Di dalam Al-Qur’an, kisah-kisah zaman dahulu, serta perumpamaan perumpamaan, menjadi pelajaran bagi orang-orang sesudahnya.

Salah satu kisah dan perumpamaan yang patut kita pelajari adalah kisah tentang orang yang diumpamakan seperti anjing yang menjulurkan lidahnya. “Maka perumpamaannya seperti anjing: jika kamu menghalaunya, diulurkan lidah­nya; dan jika kamu menghalaunya, diulurkannya lidahnya (juga). Demikian itulah perumpamaan orang-orang yang men­dustakan ayat-ayat Kami. Maka ceritakanlah (kepada mereka) kisah-kisah itu agar mereka berpikir.” – QS Al-A’raf (7): 176.

Kisahnya terjadi ketika Nabi Musa Alaihis Salam meninggal, dan kemudian umat dipimpin oleh penggantinya, yaitu Nabi Yusya’ bin Nun. Dia memimpin bangsa Israel yang keluar dari Padang Tih, setelah dihukum oleh Allah selama 40 tahun di tempat itu dan tidak dapat keluar.

Sebagaimana pesan Nabi Musa, bangsa Israel haruslah menuju tanah yang dijanjikan, yaitu Baitul Maqdis di Palestina. Namun Palestina waktu itu diduduki oleh bangsa lain, dan bangsa Israel yang sudah diberkati itu mengabaikan perintah Allah untuk berperang, sehingga dihukum 40 tahun di Padang Tih.

Setelah masa hukuman habis, dan Nabi Musa sendiri sudah meninggal, kepemimpinan bangsa Israel di bawah Nabi Yusya’ bin Nun, bangsa Israel belajar dari kesalahan dan kembali beriman kepada Allah SWT. Maka angkatan yang baru itu kemudian berani maju berperang untuk mengusir penjajah tanah Palestina.

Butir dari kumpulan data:

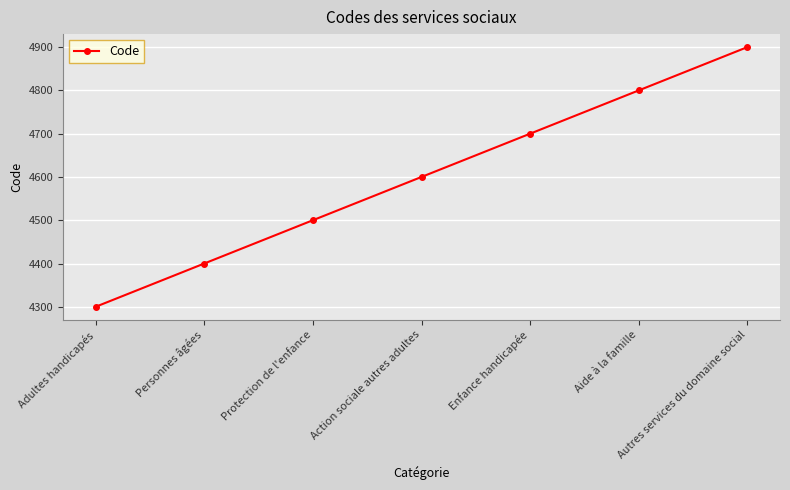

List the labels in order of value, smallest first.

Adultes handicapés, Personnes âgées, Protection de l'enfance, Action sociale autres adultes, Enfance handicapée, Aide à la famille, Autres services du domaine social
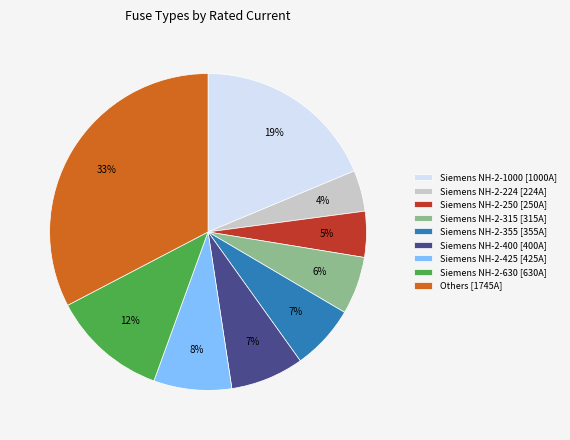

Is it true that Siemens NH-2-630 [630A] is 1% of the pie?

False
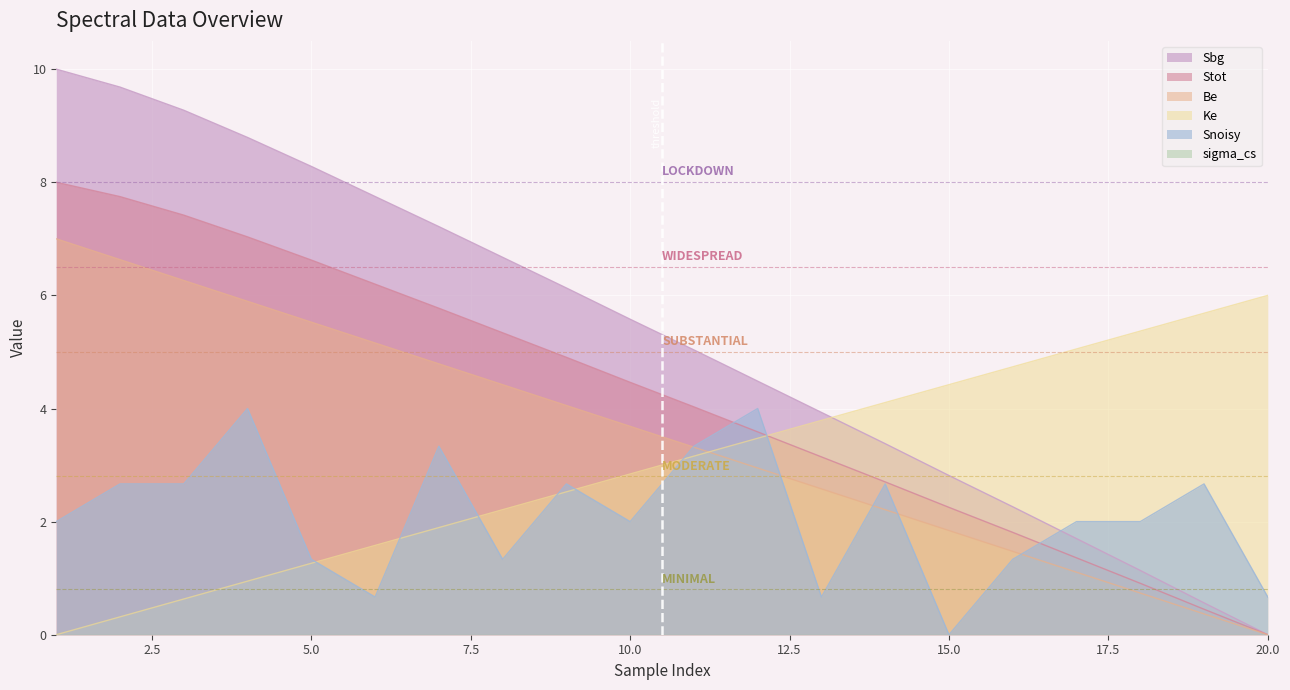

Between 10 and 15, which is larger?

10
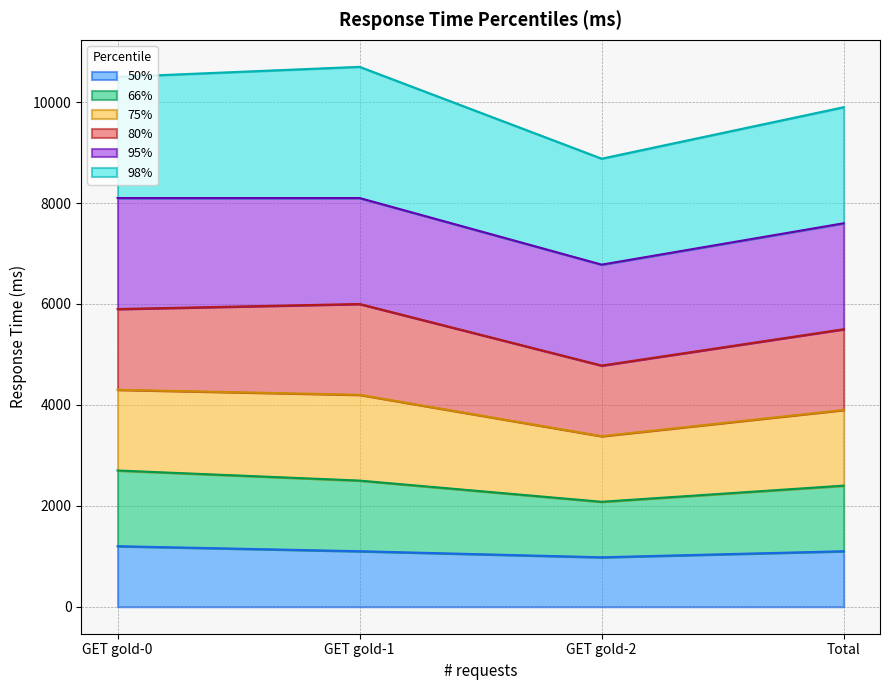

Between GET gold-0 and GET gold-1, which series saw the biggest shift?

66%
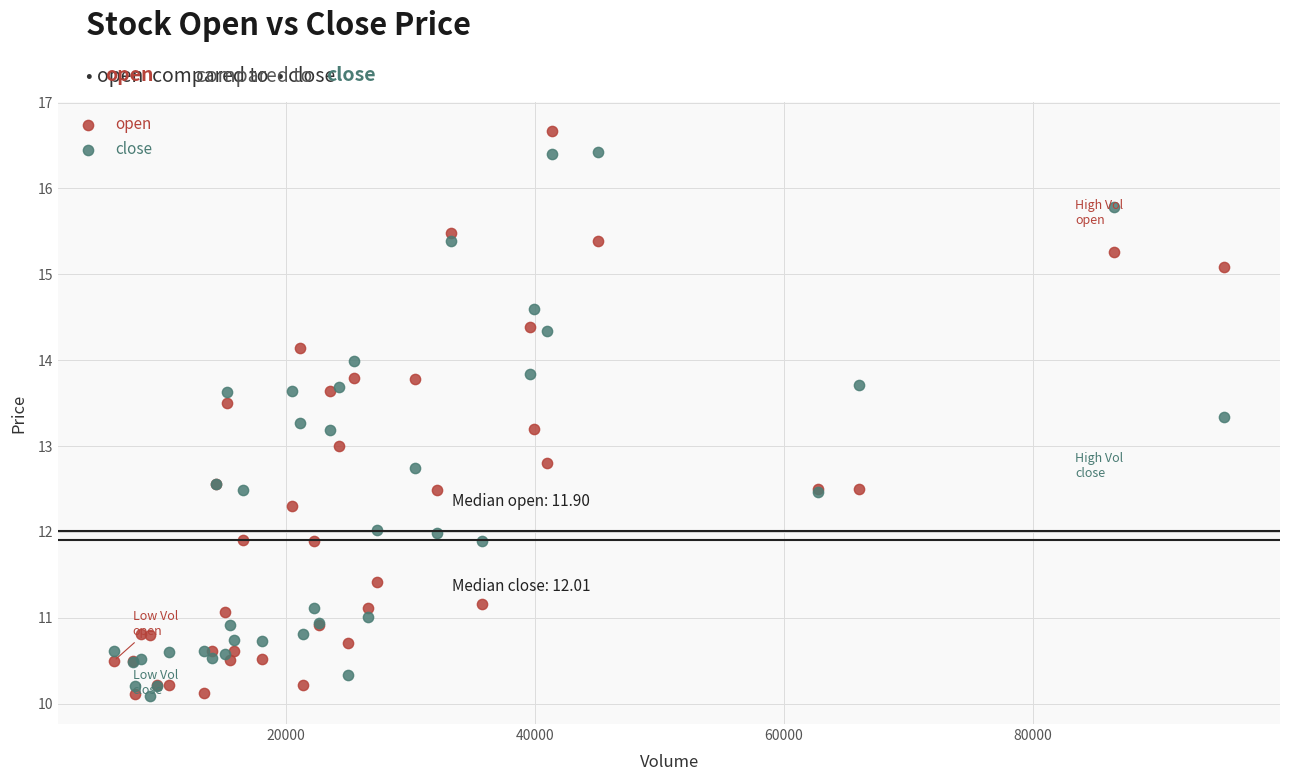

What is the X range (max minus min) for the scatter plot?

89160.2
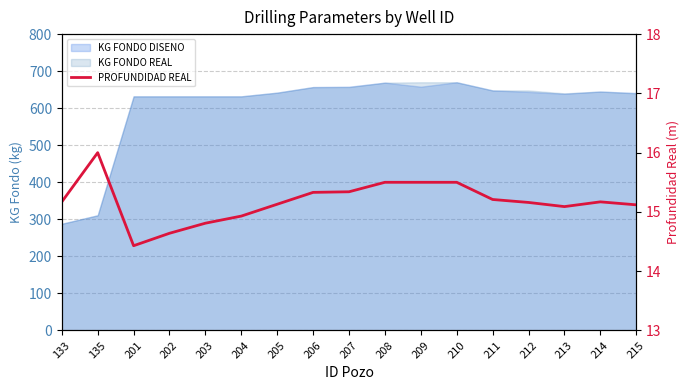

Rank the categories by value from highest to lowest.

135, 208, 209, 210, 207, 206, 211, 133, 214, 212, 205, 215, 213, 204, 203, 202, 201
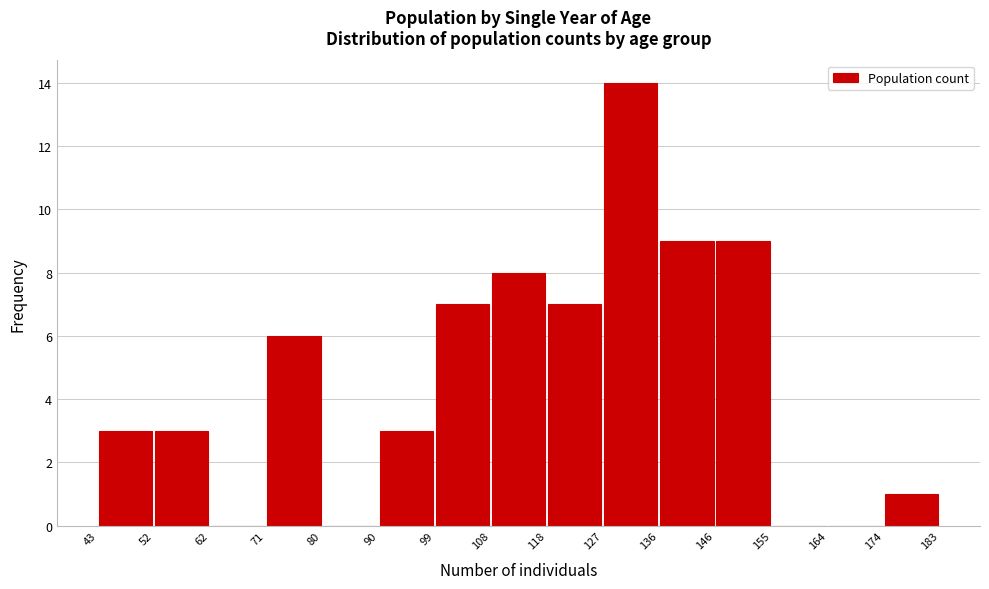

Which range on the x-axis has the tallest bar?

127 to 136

TUGAS YANG DIKERJAKAN:
• 1. Tukar "berani" dengan "bersedia" dalam bagian teks tentang bangsa Israel dari "Setelah masa hukuman" sampai dengan "penjajah tanah Palestina.", lalu tuliskan bagian itu.
• 2. Salin setiap baris dalam daftar yang memuat kata "value".

JAWABAN SOAL:
• 1.
Setelah masa hukuman habis, dan Nabi Musa sendiri sudah meninggal, kepemimpinan bangsa Israel di bawah Nabi Yusya’ bin Nun, bangsa Israel belajar dari kesalahan dan kembali beriman kepada Allah SWT. Maka angkatan yang baru itu kemudian bersedia maju berperang untuk mengusir penjajah tanah Palestina.

• 2.
List the labels in order of value, smallest first.
Rank the categories by value from highest to lowest.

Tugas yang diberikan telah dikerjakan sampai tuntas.